The European Union has mandated that providers of Artificial Intelligence (AI) models disclose detailed summaries of their training data, with the European Commission recently unveiling a new template to facilitate compliance. This move, part of the comprehensive EU AI Act, aims to enhance transparency in the rapidly evolving AI landscape. The decision, as noted by HackerNoon, has "spark[ed] debate on bureaucracy, company secrets, and enforcement."

The EU AI Act, which officially entered into force on August 1, 2024, stands as the world's first legal framework regulating AI, employing a risk-based approach. It introduces specific transparency obligations for General-Purpose AI (GPAI) models, which are capable of performing a wide range of tasks and serve as the foundation for many AI systems. The Act seeks to ensure that AI systems deployed within the EU are safe, transparent, traceable, non-discriminatory, and environmentally friendly.

Under Article 53(1)(d) of the Act, providers of GPAI models are now required to make publicly available a "sufficiently detailed summary" of the data utilized for training their models. This includes listing the main data collections or sets that contributed to the training process, encompassing both large private and public databases. The new template, presented by the Commission on July 24, 2025, is designed to guide providers through the entire data lifecycle, from pre-training to fine-tuning.
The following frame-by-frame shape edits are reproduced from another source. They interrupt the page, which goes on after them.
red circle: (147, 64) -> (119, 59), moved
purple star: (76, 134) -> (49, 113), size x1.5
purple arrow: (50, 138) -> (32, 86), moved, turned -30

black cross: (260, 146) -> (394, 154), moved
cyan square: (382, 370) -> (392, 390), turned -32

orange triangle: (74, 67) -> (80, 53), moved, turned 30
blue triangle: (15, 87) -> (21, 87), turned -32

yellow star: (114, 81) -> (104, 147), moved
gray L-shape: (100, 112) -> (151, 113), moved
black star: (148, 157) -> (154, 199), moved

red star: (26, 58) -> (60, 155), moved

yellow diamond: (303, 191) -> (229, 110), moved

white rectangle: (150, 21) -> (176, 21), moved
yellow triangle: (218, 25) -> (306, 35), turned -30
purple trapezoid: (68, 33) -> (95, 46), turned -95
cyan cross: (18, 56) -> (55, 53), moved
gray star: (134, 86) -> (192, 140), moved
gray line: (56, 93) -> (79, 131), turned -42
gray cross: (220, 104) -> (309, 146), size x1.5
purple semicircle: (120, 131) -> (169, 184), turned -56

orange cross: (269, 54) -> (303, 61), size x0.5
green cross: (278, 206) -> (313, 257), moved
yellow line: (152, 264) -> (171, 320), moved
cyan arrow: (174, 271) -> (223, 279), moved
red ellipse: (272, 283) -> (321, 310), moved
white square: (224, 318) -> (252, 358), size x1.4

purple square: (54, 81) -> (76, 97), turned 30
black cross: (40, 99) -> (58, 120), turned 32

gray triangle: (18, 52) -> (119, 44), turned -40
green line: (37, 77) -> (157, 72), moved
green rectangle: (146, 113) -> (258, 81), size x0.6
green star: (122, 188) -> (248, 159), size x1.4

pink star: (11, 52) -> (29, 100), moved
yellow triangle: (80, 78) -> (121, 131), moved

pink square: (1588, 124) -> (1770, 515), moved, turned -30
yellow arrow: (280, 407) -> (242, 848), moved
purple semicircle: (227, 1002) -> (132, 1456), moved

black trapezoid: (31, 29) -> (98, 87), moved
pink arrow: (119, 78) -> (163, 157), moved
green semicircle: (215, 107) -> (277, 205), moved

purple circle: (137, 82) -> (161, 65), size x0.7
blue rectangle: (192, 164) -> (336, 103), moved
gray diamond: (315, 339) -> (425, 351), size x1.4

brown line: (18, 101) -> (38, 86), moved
This new mandate has ignited considerable discussion, particularly concerning the delicate balance between fostering transparency and safeguarding proprietary company trade secrets. Critics raise concerns about potential bureaucratic hurdles and challenges in effective enforcement, while proponents underscore the critical need for accountability and the ability to scrutinize how training data might influence model behavior. The EU's AI Office aims to finalize the template promptly, acknowledging the complex task of balancing diverse stakeholder interests.

This regulatory step signifies a pivotal shift towards greater accountability for AI developers and providers operating within the EU market. While high-risk AI systems have a longer compliance timeline, the transparency requirements for GPAI models are becoming applicable sooner. The initiative is expected to fundamentally reshape how AI models are developed and deployed, ultimately fostering a more transparent and trustworthy AI ecosystem across Europe.